Neonazi-Aufmarsch in Dresden: "Notstand der Demokratie"

Ein Gericht hat die Beschwerde der Stadt Dresden zum geplanten Neonazi-Aufmarsch zurückgewiesen. Die Rechtsradikalen könnten nun dort starten, von wo die Nazis die Juden in Todeslager deportieren.

Streetart in Dresden-Neustadt (Katharienstraße) Künstler: TETRA / Pinkel Crew Bild: WBS 70 – Lizenz: CC-BY

Der "Trauermarsch" der "Jungen Landsmannschaft Ostdeutschland" (JLO) ist erlaubt. In Dresden dürften die Neonazis nun auch nach der Entscheidung des Oberverwaltungsgerichts Bautzen aufmarschieren. Die von der Stadt erhobene Beschwerde gegen die Aufhebung eines Marschverbots wurde zurückgewiesen. "Vor Gericht werden wir nicht scheitern" hatte der Rechtsanwalt der JLO, Ingmar Knop, kurz zuvor der taz erklärt.

Mit der Entscheidung soll nun die Polizei in Absprache mit der JLO die Route für Samstag abstimmen. Das Bündnis "Nazifrei – Dresden stellt sich quer"" betont: "Das ist ein Skandal". Vor allem, so der Bündnis-Sprecher Henning Janssen, weil der Auftaktsort der Neonazis nun der Schlesische Platz vor dem Bahnhof Neustadt sein könnte. Der Platz ist nicht bloß in unmittelbarer Nähe des linksalternativen Viertels. Hier von diesem Bahnhof ließen die Nationalsozialisten die Dresdener Juden in die Todeslager deportieren.

Seit einigen Jahren ist an dem Bahnhof eine Gedenkplatte angebracht. Ihre Inschrift soll mahnen: "Im Nationalsozialismus war der Güterbahnhof Dresden-Neustadt Ausgangspunkt oder Zwischenstation für viele Deportationen von jüdischen Frauen, Männern und Kindern.
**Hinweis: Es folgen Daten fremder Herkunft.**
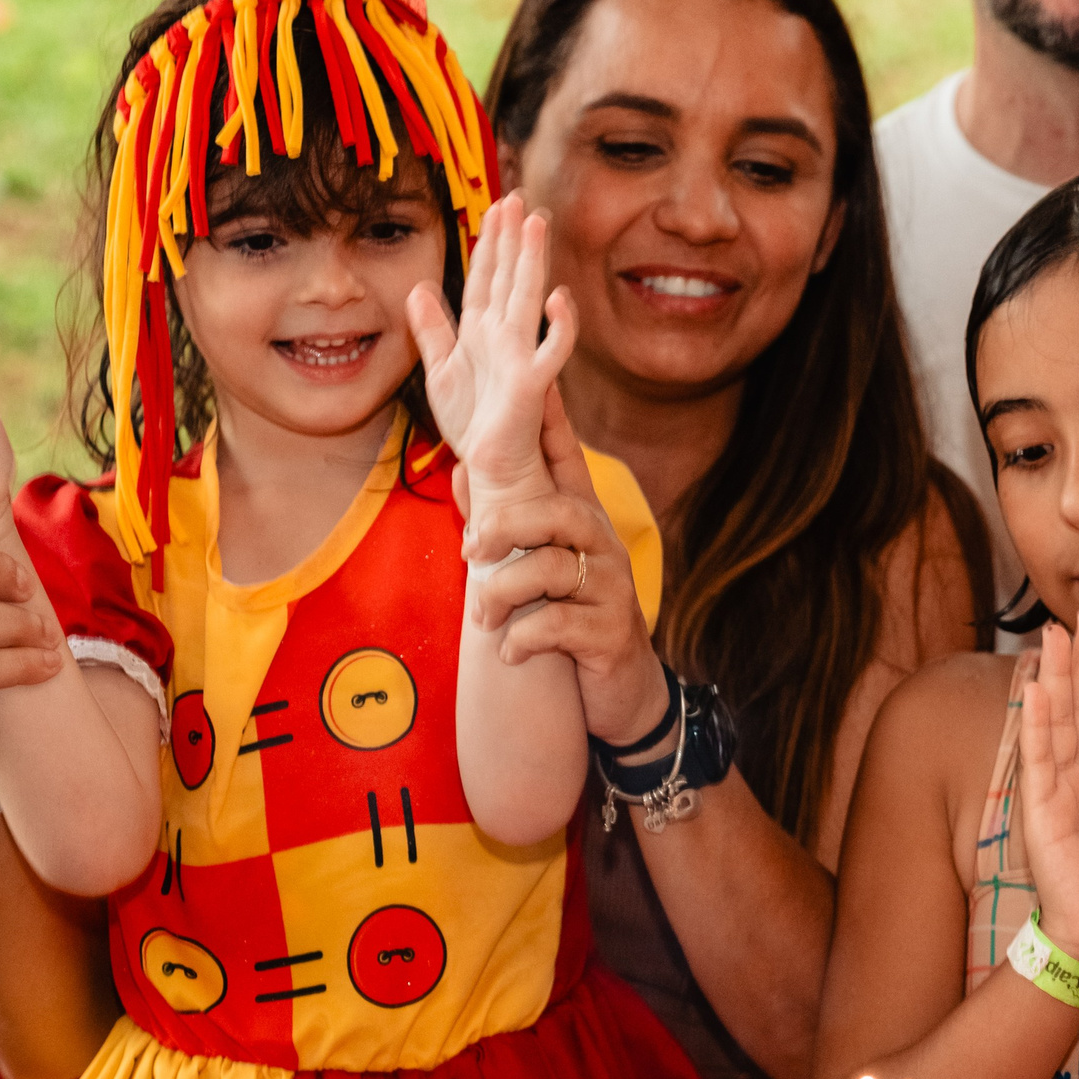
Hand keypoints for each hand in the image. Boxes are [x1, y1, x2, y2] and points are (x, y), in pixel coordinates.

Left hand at [406, 193, 574, 506]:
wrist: (491, 467)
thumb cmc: (474, 425)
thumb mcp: (440, 372)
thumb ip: (432, 330)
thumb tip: (418, 287)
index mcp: (481, 332)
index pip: (485, 278)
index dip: (490, 244)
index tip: (496, 208)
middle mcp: (503, 337)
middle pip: (508, 277)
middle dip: (514, 238)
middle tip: (518, 197)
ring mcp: (520, 356)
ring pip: (527, 299)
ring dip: (533, 261)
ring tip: (537, 223)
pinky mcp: (531, 384)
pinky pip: (550, 352)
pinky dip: (558, 328)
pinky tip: (559, 299)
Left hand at [462, 384, 671, 744]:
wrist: (618, 696)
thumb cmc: (571, 622)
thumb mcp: (536, 570)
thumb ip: (501, 522)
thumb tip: (459, 470)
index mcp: (582, 524)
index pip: (567, 460)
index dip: (552, 421)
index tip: (536, 382)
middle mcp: (603, 548)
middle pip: (558, 511)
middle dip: (506, 525)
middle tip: (469, 550)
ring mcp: (611, 589)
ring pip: (551, 570)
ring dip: (503, 596)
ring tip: (484, 621)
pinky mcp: (610, 634)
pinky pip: (557, 625)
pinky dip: (523, 641)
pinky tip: (512, 655)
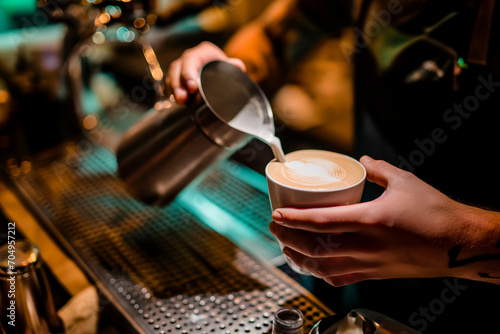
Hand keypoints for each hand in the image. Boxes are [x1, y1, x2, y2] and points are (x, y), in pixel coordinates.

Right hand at [166, 41, 245, 103]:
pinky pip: (170, 83)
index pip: (191, 59)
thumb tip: (238, 66)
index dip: (189, 72)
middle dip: (178, 84)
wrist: (221, 75)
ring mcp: (182, 67)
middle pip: (178, 67)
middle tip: (182, 98)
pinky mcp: (177, 77)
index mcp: (203, 52)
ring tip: (180, 101)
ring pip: (173, 75)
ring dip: (174, 89)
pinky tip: (175, 100)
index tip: (192, 87)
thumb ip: (233, 66)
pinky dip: (171, 91)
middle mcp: (189, 57)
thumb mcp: (229, 66)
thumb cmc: (224, 69)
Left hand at [269, 156, 499, 285]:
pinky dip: (320, 273)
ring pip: (322, 267)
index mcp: (370, 220)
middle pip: (314, 247)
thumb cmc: (436, 213)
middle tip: (275, 226)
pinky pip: (340, 278)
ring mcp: (369, 264)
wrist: (460, 245)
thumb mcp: (405, 182)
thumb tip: (362, 162)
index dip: (294, 219)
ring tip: (286, 246)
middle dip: (288, 238)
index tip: (276, 214)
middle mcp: (365, 246)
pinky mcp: (375, 275)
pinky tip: (311, 266)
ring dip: (298, 257)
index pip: (320, 221)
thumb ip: (378, 170)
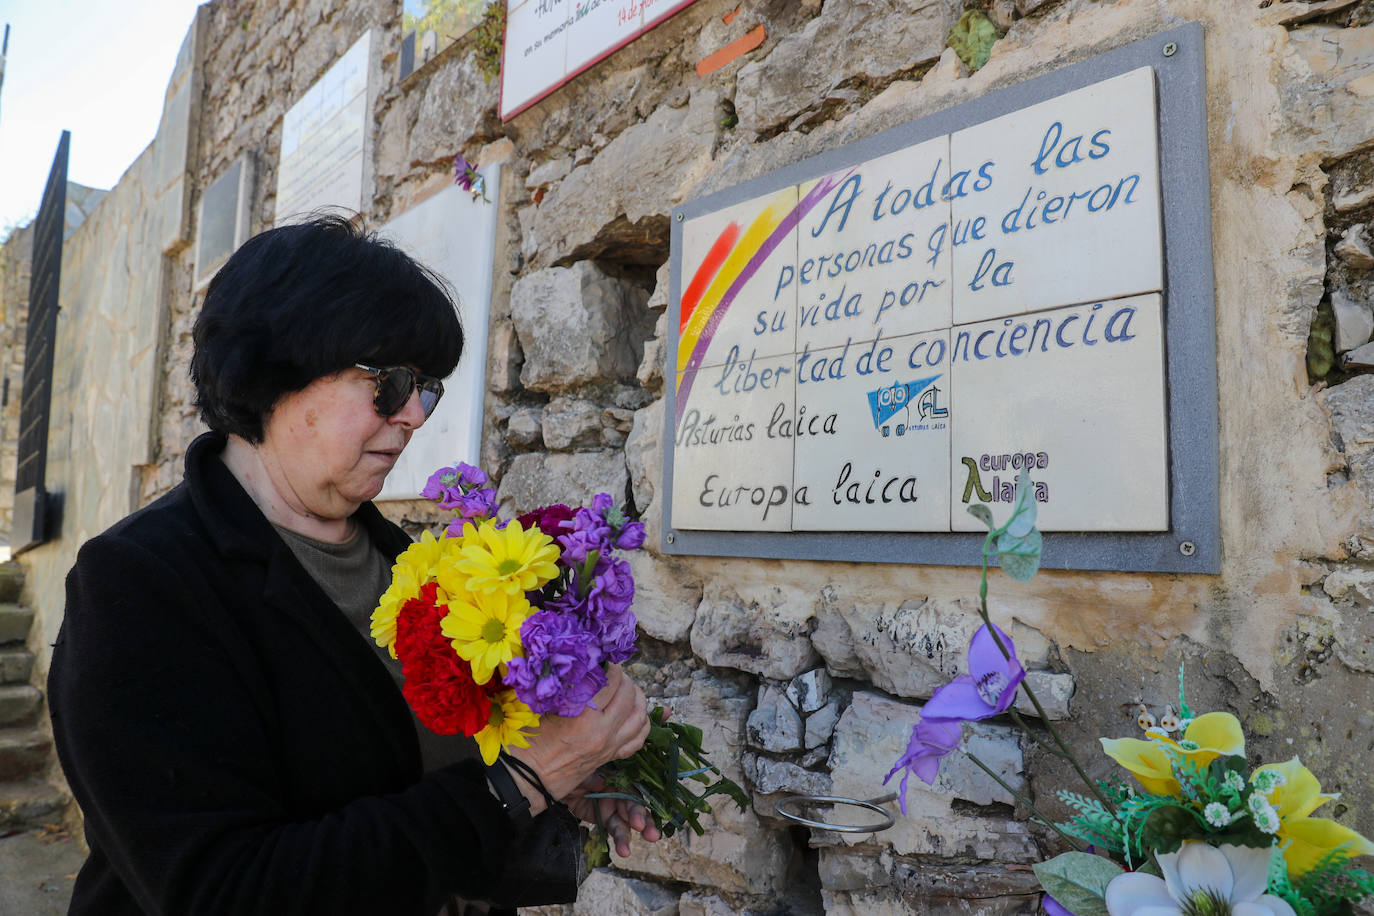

Im Oktober 1938 begann hier die Abschiebung von 724 Dresdner Juden nach Polen".

Als mögliche Ausweichroute für die Neonazis war diese Option von der Stadtverwaltung schon in den vergangenen Tagen angedacht wurden. Die Idee: Die Elbe könnte als natürliche Barriere zwischen Neonazis und Gegendemonstranten dienen. Für den Grünen Landtagsabgeordneten Johannes Lichdi ist diese Route dennoch unerträglich. "Wie kann dieser Versammlungsort nicht die Würde der Opfer verletzten?", fragt Lichdi. "Sollte dort der Naziauftakt sein ist das ein Verhöhnung der Opfer", betont auch Janssen.

Das Bündnis muss sich indes mit weiteren staatlichen Repressionen auseinandersetzen. Busunternehmen, die am Samstag Gegendemonstranten nach Dresden fahren sollten, sollen von der Polizei unter Druck gesetzt worden seien. "Wir mussten schon schnell neue Busse buchen", sagt Janssen.

Dem Bündnis signalisierten die Polizei bereits die Busreisenden vor der Stadt sehr genau zu überprüfen. Alleine 2500 Beamte sollen für die Maßnahme abgestellt werden, so Janssen, und konstatiert, Mit diesen Maßnahmen und Androhnungen werde das Demonstrationsrecht ausgehebelt: "In Dresden herrscht ein Notstand der Demokratie", so Janssen.